Solved: Upgrade FMC 6.1 - 6.4 Should I Expect Traffic Interruption During Reboot?

Alan Inman · ‎05-09-2020

Our FMC manages 4 ASAs in routing mode. Reading the upgrade guide and watching YouTube videos leads me to believe "nothing" happens to traffic flow during the FMC upgrade. I just want to run the question by the seasoned folks in the trenches before bringing this to our Change Management team.

Thank you all.

-Alan

Rob Ingram · ‎05-09-2020

Hi,

It depends, if you are doing cloud lookup for malware (AMP) or user identity firewall this would be impacted if the FMC is down during upgrade. If you not using those features then yes normal traffic flow should be not impacted. No logs will be sent to the FMC whilst it is down

HTH

View solution in original post

Rob Ingram · ‎05-09-2020

Hi,

It depends, if you are doing cloud lookup for malware (AMP) or user identity firewall this would be impacted if the FMC is down during upgrade.
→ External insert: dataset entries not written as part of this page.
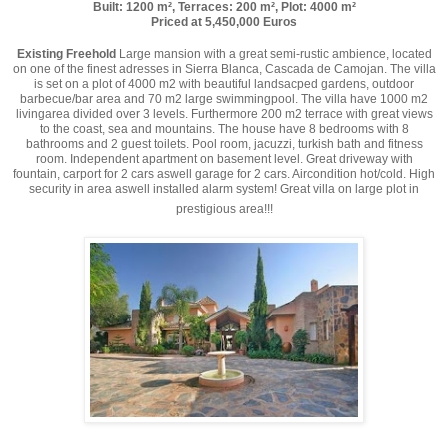
Built: 1200 m², Terraces: 200 m², Plot: 4000 m²
Priced at 5,450,000 Euros
Existing Freehold
Large mansion with a great semi-rustic ambience, located
on one of the finest adresses in Sierra Blanca, Cascada de Camojan. The villa
is set on a plot of 4000 m2 with beautiful landsacped gardens, outdoor
barbecue/bar area and 70 m2 large swimmingpool. The villa have 1000 m2
livingarea divided over 3 levels. Furthermore 200 m2 terrace with great views
to the coast, sea and mountains. The house have 8 bedrooms with 8
bathrooms and 2 guest toilets. Pool room, jacuzzi, turkish bath and fitness
room. Independent apartment on basement level. Great driveway with
fountain, carport for 2 cars aswell garage for 2 cars. Aircondition hot/cold. High
security in area aswell installed alarm system! Great villa on large plot in
prestigious area!!!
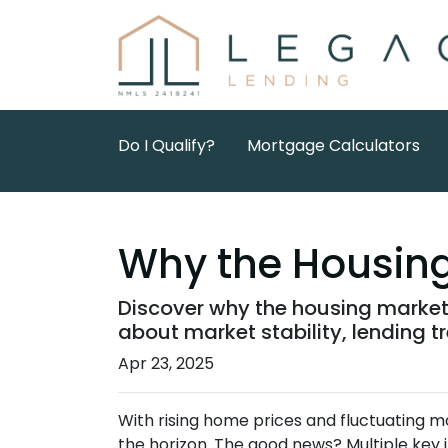
Do I Qualify?
Mortgage Calculators
Why the Housing 
Discover why the housing market 
about market stability, lending 
Apr 23, 2025
With rising home prices and fluctuating 
the horizon. The good news? Multiple key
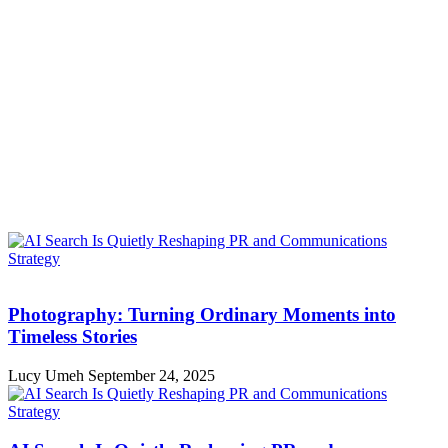
Photography: Turning Ordinary Moments into
Timeless Stories
Lucy Umeh
September 24, 2025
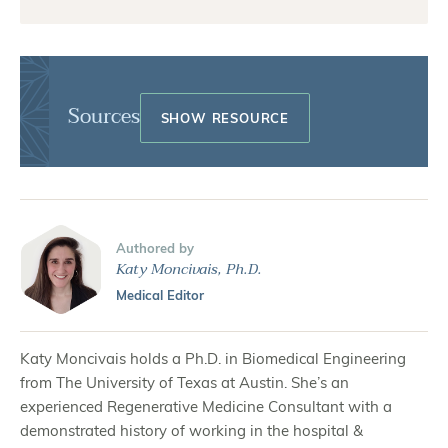
Sources
Authored by
Katy Moncivais, Ph.D.
Medical Editor
Katy Moncivais holds a Ph.D. in Biomedical Engineering
from The University of Texas at Austin. She’s an
experienced Regenerative Medicine Consultant with a
demonstrated history of working in the hospital &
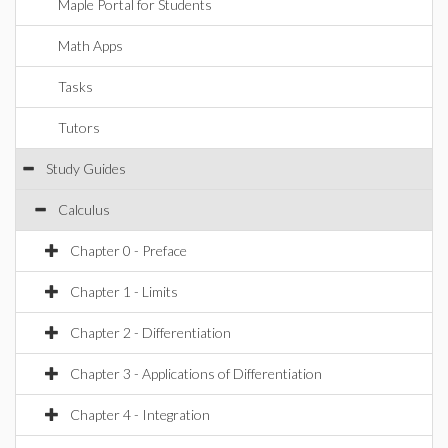
Maple Portal for Students
Math Apps
Tasks
Tutors
Study Guides
Calculus
Chapter 0 - Preface
Chapter 1 - Limits
Chapter 2 - Differentiation
Chapter 3 - Applications of Differentiation
Chapter 4 - Integration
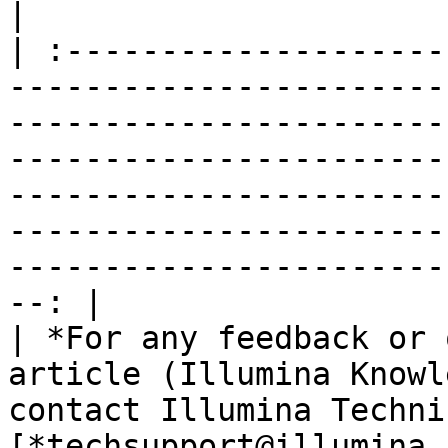
|

| :--------------------
-----------------------
-----------------------
-----------------------
-----------------------
-----------------------
-----------------------
--: |

| *For any feedback or 
article (Illumina Knowl
contact Illumina Techni
[*techsupport@illumina.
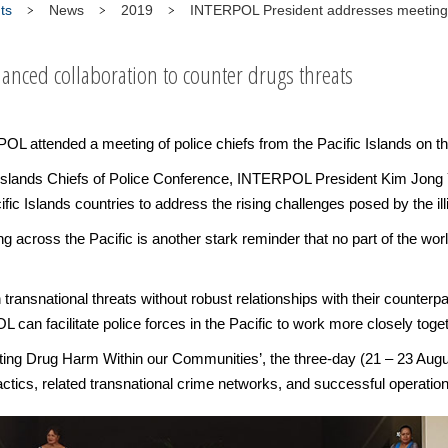
ts
News
2019
INTERPOL President addresses meeting of
hanced collaboration to counter drugs threats
nded a meeting of police chiefs from the Pacific Islands on the thr
ic Islands Chiefs of Police Conference, INTERPOL President Kim Jong
 Islands countries to address the rising challenges posed by the illic
ing across the Pacific is another stark reminder that no part of the wor
transnational threats without robust relationships with their counterpa
an facilitate police forces in the Pacific to work more closely toget
ting Drug Harm Within our Communities’, the three-day (21 – 23 Augus
ctics, related transnational crime networks, and successful operatio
If you not using those features then yes normal traffic flow should be not impacted. No logs will be sent to the FMC whilst it is down

HTH

Marvin Rhoads · ‎05-09-2020

In addition to what @Rob Ingram correctly noted, one of the post-upgrade tasks is to redeploy policy to your managed devices.

During that policy deployment there may be brief interruptions of flow through Firepower service modules while Snort restarts. If your ASA's are set to "fail-open" during module failure it won't affect end user traffic, only traffic inspection.